I could feel in my son the same humiliation burnishing his edges, filling with shame for wanting to say the worst swear word he knows in conjunction with his teacher’s name, whom he loves. I knew all too well from my own experience, though, that this urge to speak the unspeakable, to tarnish what one loves, is a human urge, and that to add shame to his burden now would be to crush something precious unfolding its newborn wings.

My husband, a former English teacher, and I, a writer, have had extensive conversations with our son about the power of words. He knows the consequences of using expletives aggressively, at someone else, or in any setting other than our home. He would no sooner say any of them at school or in the vicinity of his beloved teacher than harm his beloved kitty, Elvert. So I knew what I had to do next.

“If you want to say the actual word, not just F, out loud, you can, here in the car with me.”

“But won’t you be angry?” His brown eyes frowned out at me from beneath his blond bangs.

“Absolutely not—I’m giving you permission to get it out of your head.”

“I don’t know if I want you to hear,” he said, his pale cheeks flushing pink.

** What to do **
[a] In the passage, what is the name of the son's kitty?
[b] Copy the passage word for word. Begin at the words "My husband, a" and stop after "to do next.".
[c] Render this sentence from the passage in Spanish: "He knows the consequences of using expletives aggressively, at someone else, or in any setting other than our home."
Rely only on the passage for your answers.

** Records supplied **

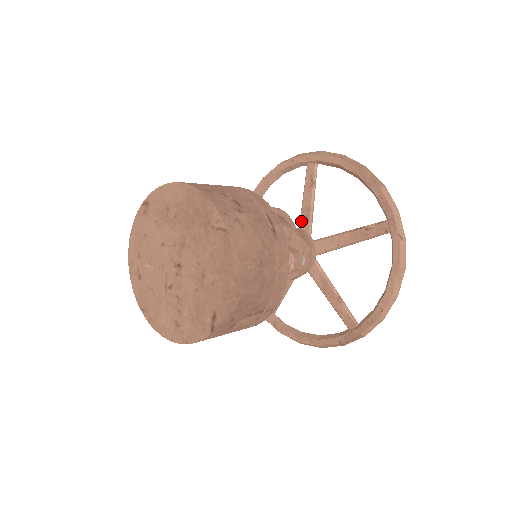
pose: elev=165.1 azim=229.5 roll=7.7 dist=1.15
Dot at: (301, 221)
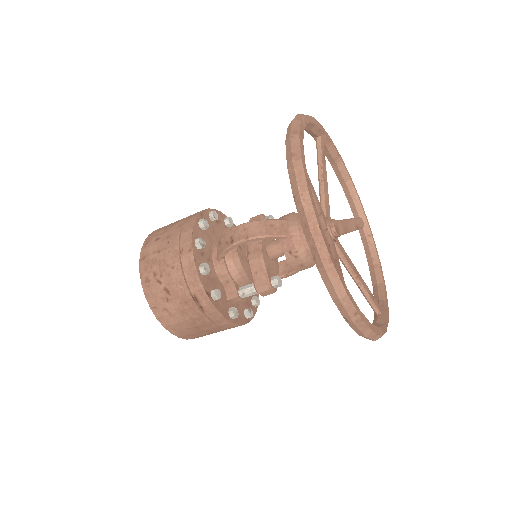
Dot at: occluded
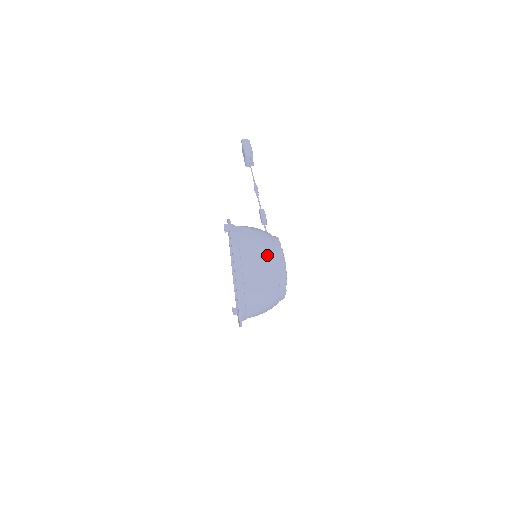
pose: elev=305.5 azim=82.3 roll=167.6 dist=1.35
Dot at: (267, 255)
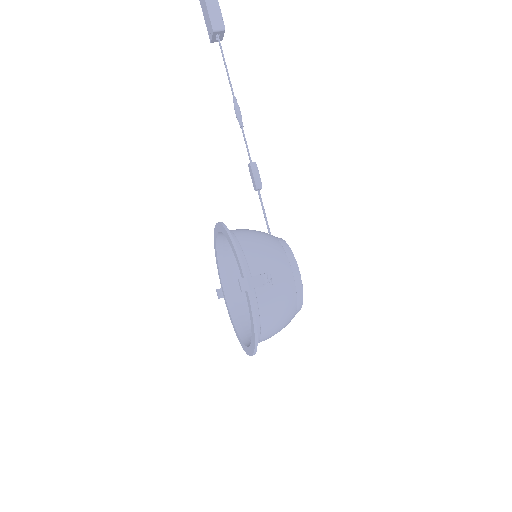
Dot at: (288, 300)
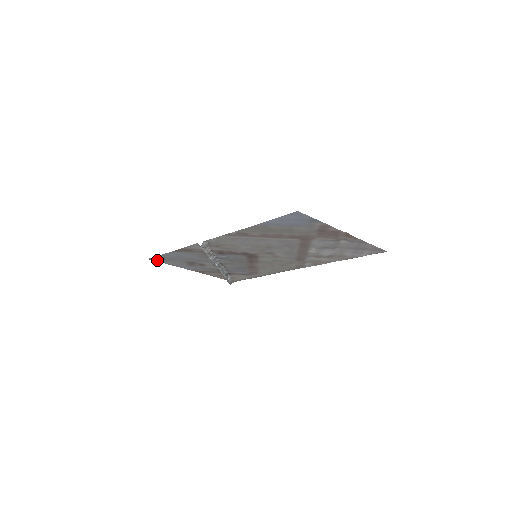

** Task results **
[a] Elvert

[b]
My husband, a former English teacher, and I, a writer, have had extensive conversations with our son about the power of words. He knows the consequences of using expletives aggressively, at someone else, or in any setting other than our home. He would no sooner say any of them at school or in the vicinity of his beloved teacher than harm his beloved kitty, Elvert. So I knew what I had to do next.

[c] Él conoce las consecuencias de usar palabrotas de forma agresiva, contra otra persona o en cualquier lugar que no sea nuestra casa.